Almost a mini-Bengal, a small market has come up in the middle of the village dotted with cyber cafes, provision stores, medicine stores, eating joints serving Bengali dishes and various shops to serve the demand of the local people.

The locals’ cause found poll-time resonance when Prime Minister Narendra Modi, addressing a public meeting in Pilibhit on April 9, said the people who fled due to atrocities in foreign countries, are Hindus and Sikhs, “they are our own people and should be given citizenship” even as he attacked the Congress and Samajwadi Party for opposing CAA due to their “appeasement policies”.

The families staying in Pilibhit, who have come from other countries will benefit from CAA, the prime minister said.

Less than a week later, Dipankar Mistri, 24, resident of Ramnagara village in Puranpur tehsil of Pilibhit district, was seen scanning the applications submitted by villagers for uploading on the Indian Citizenship portal.

A Class 12 passout, Mistri set up a makeshift cyber cafe near Sharda Sagar Dam that touches the border of Uttarakhand and Nepal.

“I have been uploading the applications of villagers on the portal. I know the eligibility norms and documents that are required to apply for Indian citizenship. A majority of the villagers’ applications have been uploaded. Initially, there were some hiccups due to the extra documents sought by MHA, but the matter has been sorted out. We are eagerly waiting for Indian citizenship to get rid of the Bangladeshi tag,” he said.

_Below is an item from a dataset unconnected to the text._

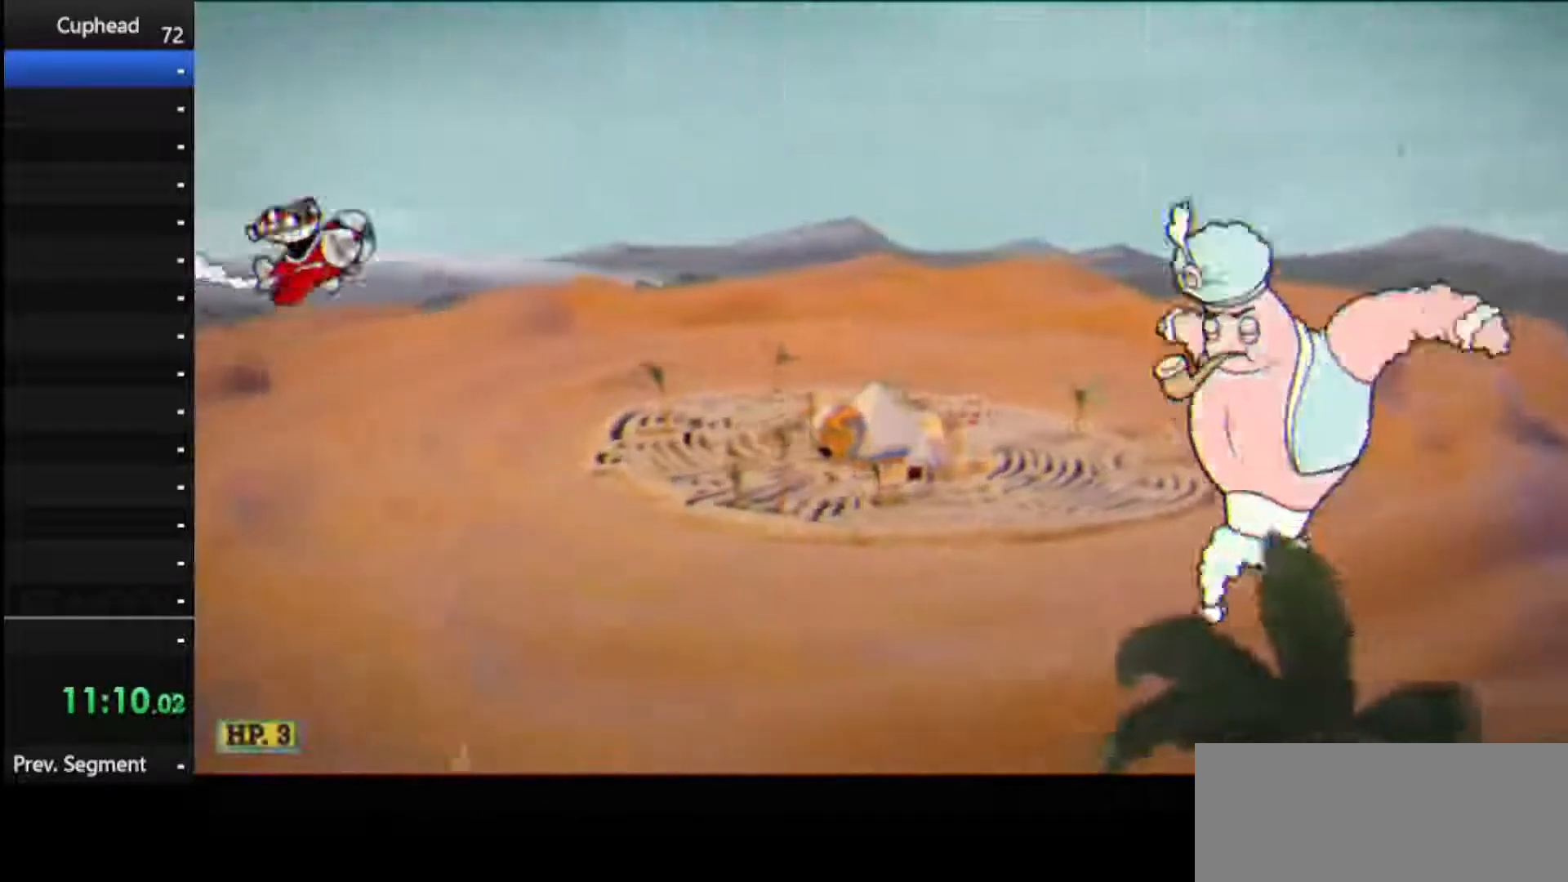
{"keys": [], "events": []}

Mentioning his roots, he said, “My grandfather migrated from Bangladesh, then known as East Pakistan, during the 1971 Indo- Pak war to seek refuge in India. We were allotted land near the Sharda river in Pilibhit. My father started agriculture on the land. I was born in Ramnagara village. Though we have been living in the area for three generations, the local administration treats us as outsiders. We have to run from pillar to post to get the benefit of government schemes. The Indian government’s announcement about granting us citizenship has come as a ray of hope. We will be treated on par with Indian citizens and India will be our homeland.”

A majority of the settlers have Aadhaar cards, voter identity cards and ration cards and their children are enrolled in local schools.

“We have all the documents provided by the government to the citizens, yet our fate hangs in the balance. Once we are registered as genuine citizens, we will live comfortably without harassment by the local police,” said Vishnu Mandal, a villager.

Harshit Mahto, 78, who came from Faridpur district in Bangladesh, said, “We have been staying in Pilibhit for three decades. My children were born and grew up in Ramnagara village, but our grievances are not disposed of by officers of Puranpur tehsil, under which the village is located. For jobs abroad, we require passport, but our application was rejected during police verification.”

Suval Das, 80, came to the village from West Bengal but is treated as a Bangladeshi by the local administration. His son Sameer Das runs a sweet shop in the market.

“Our name has been deleted from the voters’ list,” Das said and added, “I have submitted documents to officers, but the names of my family members have not been registered in the electoral roll. Our children are denied government jobs.”

Suchitra Das, 55, who migrated from Jessore district in Bangladesh, said, “The documents submitted for registration are required to be attested by local resident. A Sikh farmer Manjit Singh had attested my documents and is the witness in my case. I deposited 200 at the cyber cafe for uploading the documents on the portal whereas the government has fixed a charge of 55 per form.”

The CAA amends the Citizenship Act of 1955 to pave the way for providing Indian citizenship to Hindus, Sikhs, Christians, Buddhists, Jains, and Parsis who migrated from neighbouring Muslim-majority countries such as Pakistan, Bangladesh, and Afghanistan before December 31, 2014.

Under the 2019 amendment of the Act, migrants who entered India till December 31, 2014, and had suffered “religious persecution or fear or religious persecution” in their country of their origin would be made eligible for accelerated citizenship.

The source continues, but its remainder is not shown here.